Beyond of course the original - that a Spanish user should not need to know anything about encoding or decoding (unless they're an engineer or developer tasked with fixing broken implementations), another example can be found in the Google JavaScript style guide, which applies independent of programming language:
Tip: Never make your code less readable simply out of fear that some programs might not handle non-ASCII characters properly. If that happens, those programs are broken and they must be fixed.
At a high level, in the URL using percent sign %
encoding is consistent with IETF RFC 1738 Section 2.2. Note it doesn't say what the %
encoding means, though by convention, the web is UTF-8
as can be seen from Firefox and Chrome's correct behaviour back in 2013.
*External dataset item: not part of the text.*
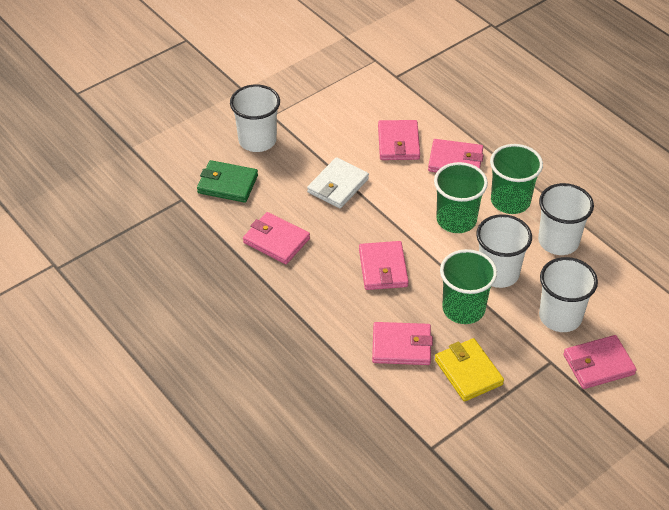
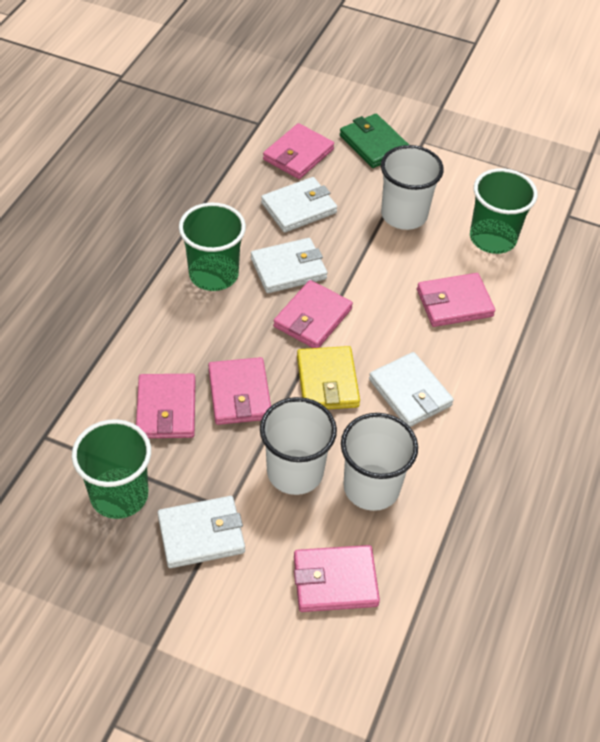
white cup: 4 -> 3
white wallet: 1 -> 4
Where this breaks down is that in PHP (and so in Wordpress), it's likely the file name string is not encoded in UTF-8
. Which one could be a natural question?
Encoding, decoding and re-encoding
The string could be provided as encoded initially in UTF-8, decoded to some internal format, perhaps UCS-2LE (which can make some string operations faster, but break for others, like emoji 😉 as they're encoded outside the basic multilingual plane), and then re-encoded for printing as UTF-8.
Continuing in PHP, for example using mb_convert_encoding, which may require the php-cli or server has php-mbstring installed:
php > $encoded = "http://www.themediacouncil.com/test/nonascii/LA-MAR_Cebiche-Cla%CC%81ssico_foto-Henrique-Peron-470x120-1371827671.jpg";
php > $decoded = mb_convert_encoding($encoded, "UTF-8", "UCS-2LE");
php > $reencoded = mb_convert_encoding($decoded, "UCS-2LE", "UTF-8");
php > echo $reencoded;
http://www.themediacouncil.com/test/nonascii/LA-MAR_Cebiche-Cla%CC%81ssico_foto-Henrique-Peron-470x120-1371827671.jpg
Or the string might not initially be encoded in UTF-8 at all, it'll depend on things like were it came from, which aren't provided here.
Aside: The $decoded
string is likely to be nonsense if naively printed - which looks like a bit like the Python 2 "mojibake" problem:
php > echo $decoded; # UCS-2LE printed naively likely shows nonsense
瑨灴⼺眯睷琮敨敭楤捡畯据汩挮浯琯獥⽴潮慮捳楩䰯ⵁ䅍归敃楢档ⵥ汃╡䍃㠥猱楳潣晟瑯ⵯ效牮煩敵倭牥湯㐭〷ㅸ〲ㄭ㜳㠱㜲㜶⸱灪?
How to perform the UTF-8 conversion?
The precise low-level details and mathematics, assuming one is curious enough to think about how the computer physically represents the data as binary or hexadecimal, can be found elsewhere on StackOverflow.